At Mojo, his first find was The Beach Boys’ 1965 album Summer Days (and Summer Nights!!), and per my suggestion, Fleet Foxes’ self-titled 2008 debut. Next, it was on to Microgroove in Seminole Heights, where our search turned up Present Tense, a 1979 album by under-known Midwestern power pop band Shoes (his pick) and Beach House’s 2010 third full-length, Teen Dream (one of mine). Across the bridge in St. Petersburg, we landed at Bananas Music, first at the retail shop (where I successfully pushed him toward Bon Iver’s Grammy-winning eponymous sophomore album from 2011), and then over to Bananas’ vinyl warehouse, his two selections steeped in nostalgia — R.E.M.’s Fables of the Reconstruction (1985) and a 12” single by Hall & Oates from 1984, “Some Things are Better Left Unsaid.”

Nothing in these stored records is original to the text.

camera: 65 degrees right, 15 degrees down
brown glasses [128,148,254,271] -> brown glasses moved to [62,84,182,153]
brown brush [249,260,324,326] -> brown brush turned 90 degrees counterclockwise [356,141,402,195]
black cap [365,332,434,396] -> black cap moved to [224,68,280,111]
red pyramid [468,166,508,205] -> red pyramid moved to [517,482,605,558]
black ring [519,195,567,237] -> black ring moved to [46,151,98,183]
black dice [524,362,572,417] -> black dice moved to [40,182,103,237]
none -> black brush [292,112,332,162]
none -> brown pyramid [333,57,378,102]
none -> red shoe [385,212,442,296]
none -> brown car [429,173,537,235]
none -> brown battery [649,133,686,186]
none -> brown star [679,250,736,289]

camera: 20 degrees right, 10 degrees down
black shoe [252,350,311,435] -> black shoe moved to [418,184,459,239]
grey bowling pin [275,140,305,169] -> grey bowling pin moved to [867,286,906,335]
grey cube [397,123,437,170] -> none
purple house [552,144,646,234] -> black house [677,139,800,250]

Then it was off to the next St. Pete stop, Daddy Kool; I hipped Christopher to the neo-psychedelic rock of The Warlocks (he ended up with 2011 fifth full-length The Mirror Explodes), while he discovered the pop-melodic folk of The Skygreen Leopards (and picked 2009’s Gorgeous Johnny) all on his own; both bands, coincidently, are from California. The grand spree finale took place less than two miles down Central Avenue at Planet Retro, a stop that yielded two more ’60s-era LPs and took us full circle back to the sonic terrain where we started — The Byrds, Younger Than Yesterday (1967) and The Beach Boys, Holland (1973). Planet Retro owner Rob Sexton also threw in a well-worn vintage cardboard record case (white with purple polka dots, hinged top and handle), so Christopher could carry his 11 new vinyl finds home in style.

Overall, it was a fruitful and satisfying spree, and I ended with a new friend in vinyl.